Contestualmente ai quattro arresti sono state perquisite 34 aziende tra la provincia di Brescia e quelle di Milano, Bergamo, Cremona, Novara, Modena e Bologna. Sequestrate e controllate fino al tardo pomeriggio di ieri cassette di sicurezza riconducibili ai principali indagati. Bloccati anche numerosi conti correnti. La corruzione. Sotto la lente di ingrandimento della Guardia di Finanza è finita una causa tributaria che si era chiusa nel marzo 2019 con una sentenza favorevole ad una società riconducibile agli imprenditori arrestati, per un valore di 255.000 euro di imposte non versate.

Nel processo tributario al centro del filone di inchiesta sulla corruzione, Giuseppe Fermo, il ragioniere consulente fiscale arrestato ieri, aveva il ruolo di difensore del contribuente, mentre Donato Arcieri quello di giudice relatore. Le Fiamme gialle hanno accertato e individuato numerosi trasferimenti di denaro dalla società che sarebbe stata favorita nella causa, al consulente fiscale Fermo, che avrebbe poi versato i soldi sui conti intestati a società rappresentate dallo stesso giudice tributario Donato Arcieri.

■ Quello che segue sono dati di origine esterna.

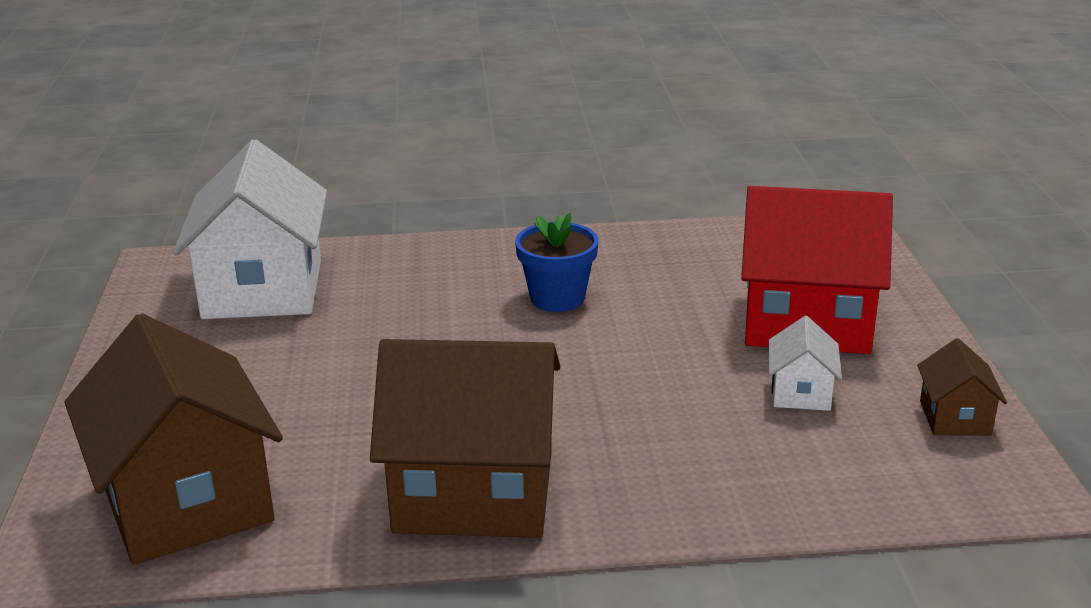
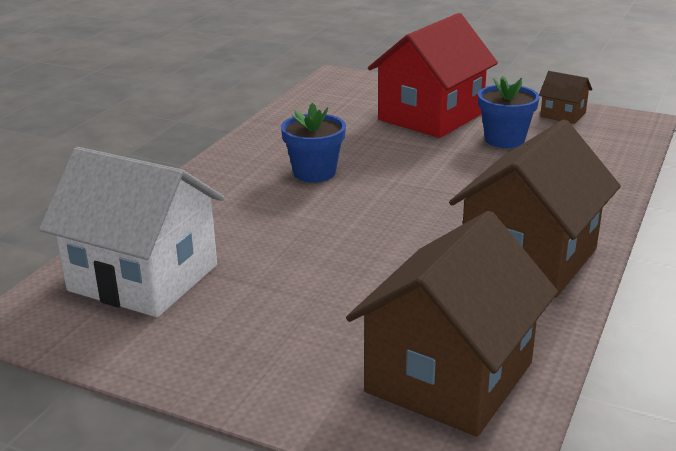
camera: 60 degrees left, 0 degrees up
brown house [64,313,283,565] -> brown house turned 60 degrees counterclockwise [346,211,558,437]
white house [769,316,842,411] -> blue flower pot [478,76,539,148]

A Giuseppe Fermo la Procura di Brescia era arrivata dopo i primi passi dell’indagine, nata da un controllo fiscale nell’agosto del 2019 a carico di una società bresciana, risultata per sei anni evasore totale e che dal 2013 al 2019 avrebbe emesso false fatture per circa 12 milioni di euro nei confronti di numerose imprese del nord Italia.

Dalle successive analisi è venuto alla luce quello che chi indaga definisce «un articolato sistema di frode che prevedeva il mascheramento della provenienza illecita degli introiti dell’evasione fiscale». Nel corso delle indagini, a giugno di un anno fa, nei capannoni di un’azienda coinvolta vennero sequestrati 779mila euro in contanti, nascosti tra le travi del tetto, in un muletto e in un tagliaerba. L’imprenditore titolare dell’azienda era stato arrestato in flagranza di reato per istigazione alla corruzione e condannato a due anni e due mesi. Aveva offerto ai finanzieri 70mila euro in contanti per chiudere senza contestazioni l’accertamento. L’intero tesoretto da 779mila euro è stato definitivamente confiscato.